Top of RECORD EXCERPTS

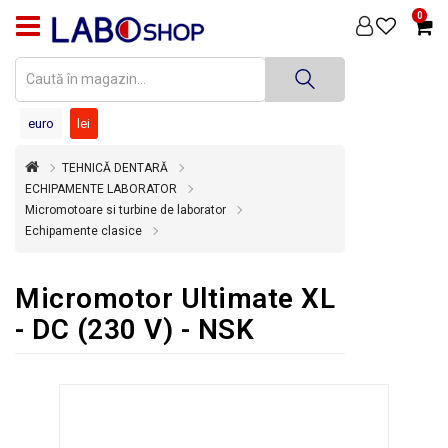
0
PRODUSE
MEDICINĂ
DENTARĂ
euro
lei
TEHNICĂ
TEHNICĂ DENTARĂ
DENTARĂ
ECHIPAMENTE LABORATOR
Micromotoare si turbine de laborator
DEZINFECȚIE
Echipamente clasice
ȘI
STERILIZARE
Micromotor Ultimate XL
SUPER
OFERTĂ
- DC (230 V) - NSK
ÎNCHIRIERI
ECHIPAMENTE
SECOND
HAND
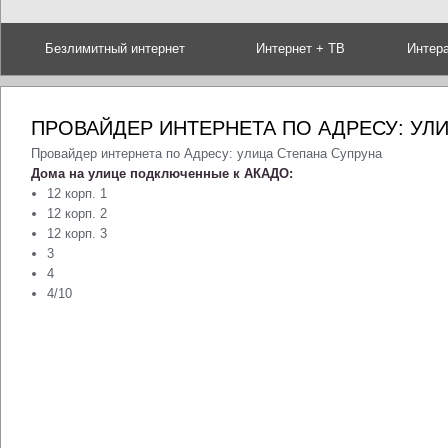
Безлимитный интернет
Интернет + ТВ
Интер
ПРОВАЙДЕР ИНТЕРНЕТА ПО АДРЕСУ: УЛ
Провайдер интернета по Адресу: улица Степана Супруна
Дома на улице подключенные к АКАДО:
12 корп. 1
12 корп. 2
12 корп. 3
3
4
4/10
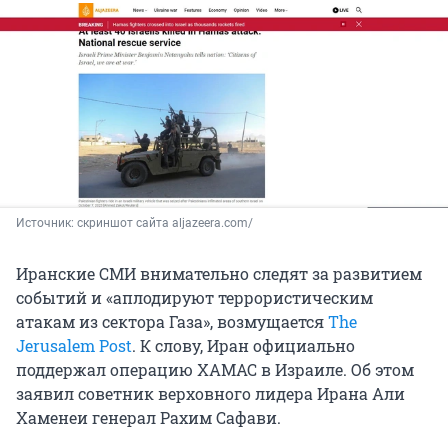
Источник: 
скриншот сайта aljazeera.com/
Иранские СМИ внимательно следят за развитием
событий и «аплодируют террористическим
атакам из сектора Газа», возмущается
The
Jerusalem Post
. К слову, Иран официально
поддержал операцию ХАМАС в Израиле. Об этом
заявил советник верховного лидера Ирана Али
Хаменеи генерал Рахим Сафави.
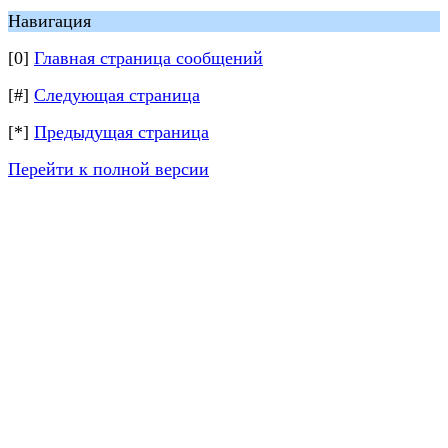
Навигация
[0]
Главная страница сообщений
[#]
Следующая страница
[*]
Предыдущая страница
Перейти к полной версии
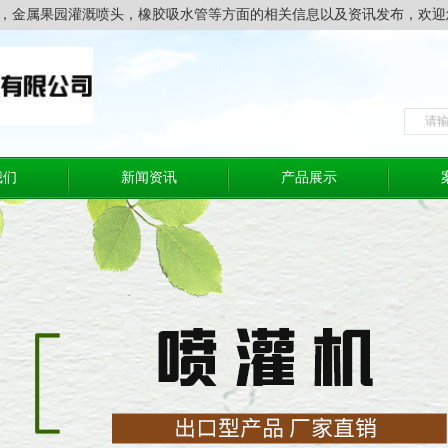
，金属果园灌溉喷头，橡胶吸水管等方面的相关信息以及资讯发布，欢迎
我们
新闻资讯
产品展示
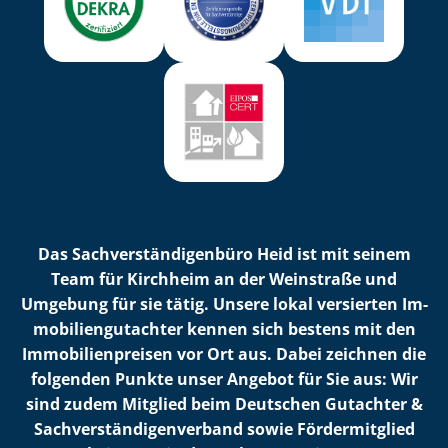
Das Sach­ver­stän­di­gen­bü­ro Heid ist mit seinem
Team für Kirchheim an der Weinstraße und
Umgebung für sie tätig. Unsere lokal versierten Im­
mo­bi­li­en­gut­ach­ter kennen sich bestens mit den
Im­mo­bi­li­en­prei­sen vor Ort aus. Dabei zeichnen die
folgenden Punkte unser Angebot für Sie aus: Wir
sind zudem Mitglied beim Deutschen Gutachter &
Sach­ver­stän­di­gen­ver­band sowie Fördermitglied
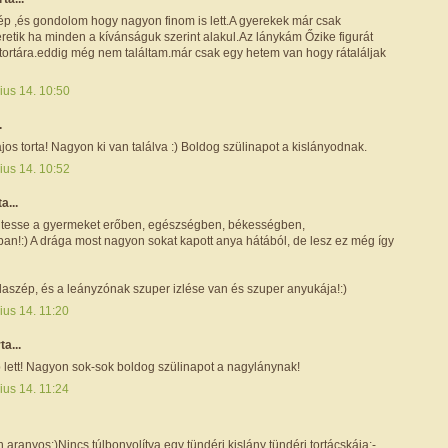
p ,és gondolom hogy nagyon finom is lett.A gyerekek már csak
retik ha minden a kívánságuk szerint alakul.Az lánykám Őzike figurát
 tortára.eddig még nem találtam.már csak egy hetem van hogy rátaláljak
ius 14. 10:50
.
ajos torta! Nagyon ki van találva :) Boldog szülinapot a kislányodnak.
ius 14. 10:52
ta...
 éltesse a gyermeket erőben, egészségben, békességben,
an!:) A drága most nagyon sokat kapott anya hátából, de lesz ez még így
daszép, és a leányzónak szuper izlése van és szuper anyukája!:)
ius 14. 11:20
rta...
lett! Nagyon sok-sok boldog szülinapot a nagylánynak!
ius 14. 11:24
aranyos:)Nincs túlbonyolítva,egy tündéri kislány tündéri tortácskája:-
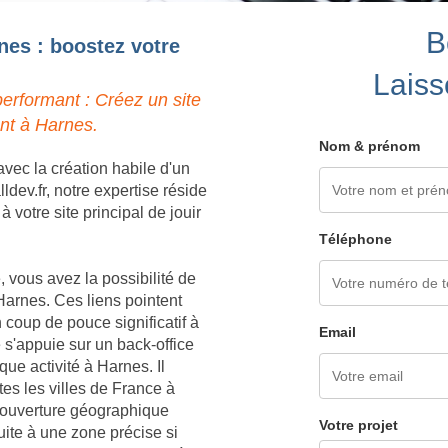
B
nes : boostez votre
Laiss
erformant : Créez un site
nt à Harnes.
Nom & prénom
vec la création habile d'un
dev.fr, notre expertise réside
votre site principal de jouir
Téléphone
 vous avez la possibilité de
Harnes. Ces liens pointent
 coup de pouce significatif à
Email
s'appuie sur un back-office
ue activité à Harnes. Il
es les villes de France à
 couverture géographique
Votre projet
uite à une zone précise si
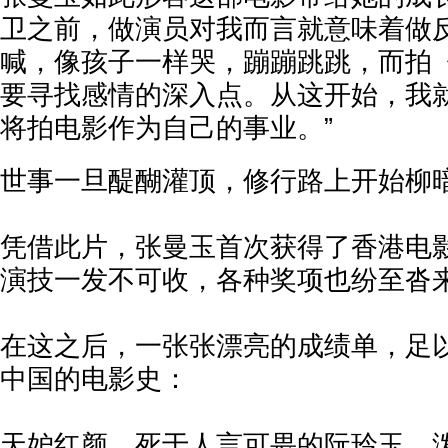
卫之前，做演员对我而言就意味着做
喊，像孩子一样哭，蹦蹦跳跳，而拍
要寻找感情的深入点。从这开始，我
将拍电影作为自己的事业。”
世事一旦醍醐灌顶，修行路上开始柳
凭借此片，张曼玉首次获得了香港电
演技一发不可收，各种奖项也纷至沓
在这之后，一张张漂亮的成绩单，足
中国的电影史：
天妒红颜，死于人言可畏的阮玲玉，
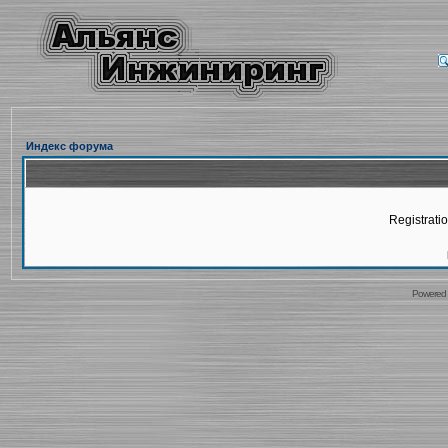
Индекс форума
Registratio
Powered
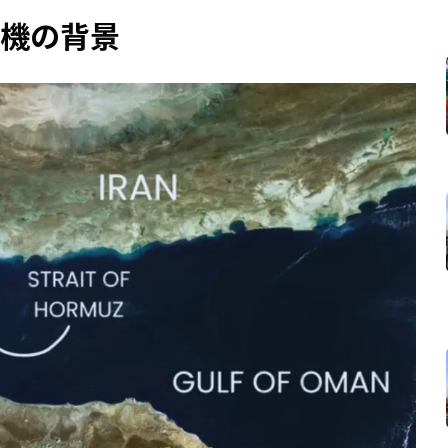
危機の背景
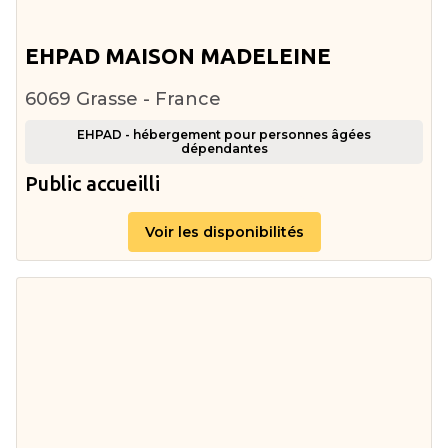
EHPAD MAISON MADELEINE
6069 Grasse - France
EHPAD - hébergement pour personnes âgées
dépendantes
Public accueilli
Voir les disponibilités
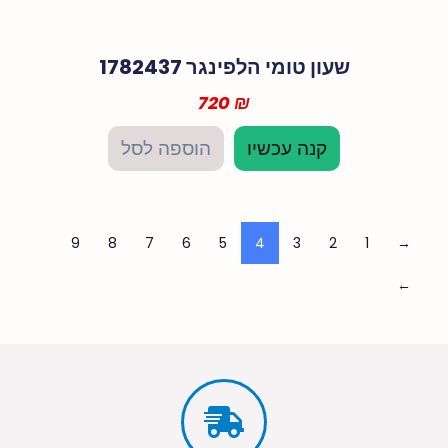
שעון טומי הלפינגר 1782437
720
₪
קנה עכשיו
הוספה לסל
9
8
7
6
5
4
3
2
1
→
←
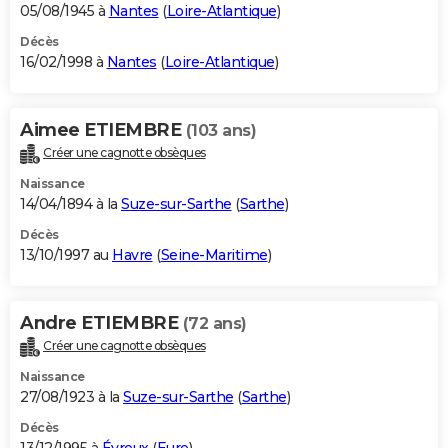
05/08/1945 à
Nantes
(
Loire-Atlantique
)
Décès
16/02/1998 à
Nantes
(
Loire-Atlantique
)
Aimee ETIEMBRE
(103 ans)
Créer une cagnotte obsèques
Naissance
14/04/1894 à la
Suze-sur-Sarthe
(
Sarthe
)
Décès
13/10/1997 au
Havre
(
Seine-Maritime
)
Andre ETIEMBRE
(72 ans)
Créer une cagnotte obsèques
Naissance
27/08/1923 à la
Suze-sur-Sarthe
(
Sarthe
)
Décès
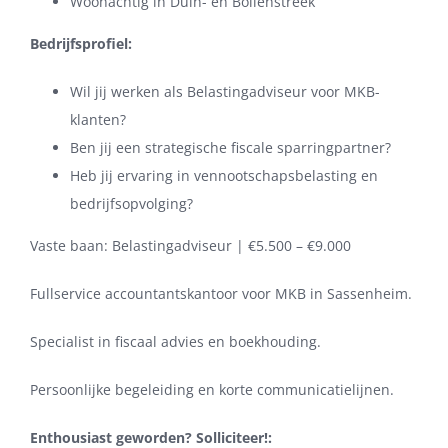
Woonachtig in Duin- en Bollenstreek
Bedrijfsprofiel:
Wil jij werken als Belastingadviseur voor MKB-
klanten?
Ben jij een strategische fiscale sparringpartner?
Heb jij ervaring in vennootschapsbelasting en
bedrijfsopvolging?
Vaste baan: Belastingadviseur | €5.500 – €9.000
Fullservice accountantskantoor voor MKB in Sassenheim.
Specialist in fiscaal advies en boekhouding.
Persoonlijke begeleiding en korte communicatielijnen.
Enthousiast geworden? Solliciteer!:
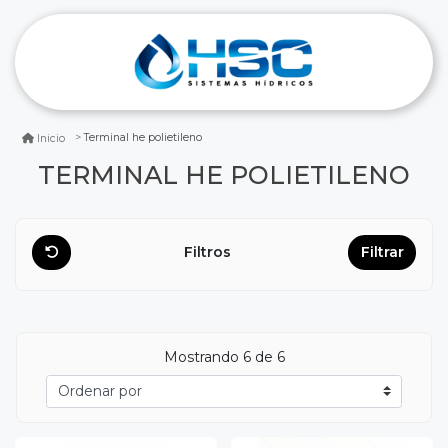
Terminal he polietileno
Inicio
TERMINAL HE POLIETILENO
Filtros
Filtrar
Mostrando
6
de 6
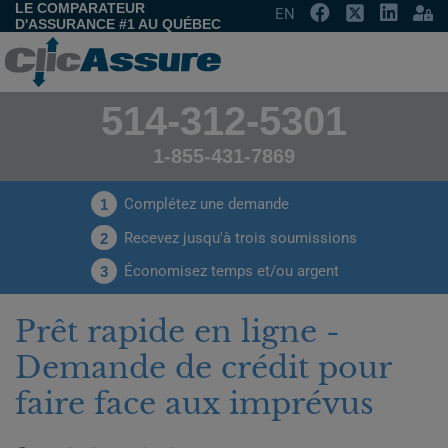
LE COMPARATEUR
EN
D'ASSURANCE #1 AU QUÉBEC
514-312-5301
1-855-431-7869
Complétez une demande
1
Recevez jusqu'à trois soumissions
2
Économisez temps et/ou argent
3
Prêt rapide en ligne -
Demande de crédit pour
faire face aux imprévus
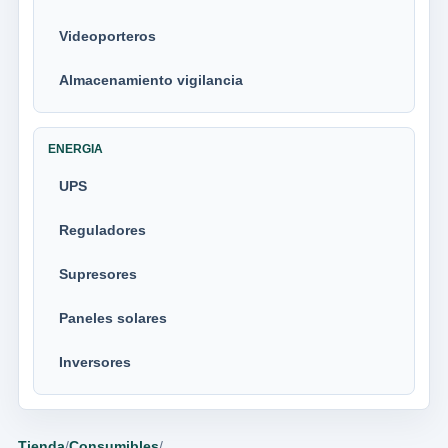
Videoporteros
Almacenamiento vigilancia
ENERGIA
UPS
Reguladores
Supresores
Paneles solares
Inversores
Tienda
/
Consumibles
/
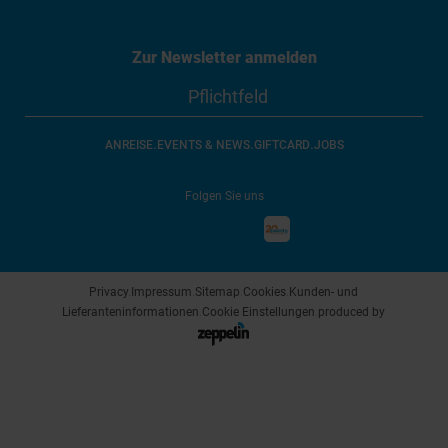
Zur Newsletter anmelden
.
.
.
ANREISE
EVENTS & NEWS
GIFTCARD
JOBS
Folgen Sie uns
Privacy
.
Impressum
.
Sitemap
.
Cookies
.
Kunden- und
Lieferanteninformationen
.
Cookie Einstellungen
.
produced by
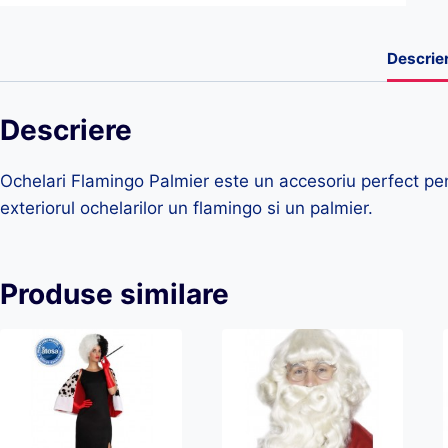
Descrie
Descriere
Ochelari Flamingo Palmier este un accesoriu perfect pent
exteriorul ochelarilor un flamingo si un palmier.
Produse similare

Bottom of RECORD EXCERPTS

§ INSTRUCTIONS TO FOLLOW
What is the number of lines in the records that contain "voor"? Give that number only.

§ TASK SOLUTION
2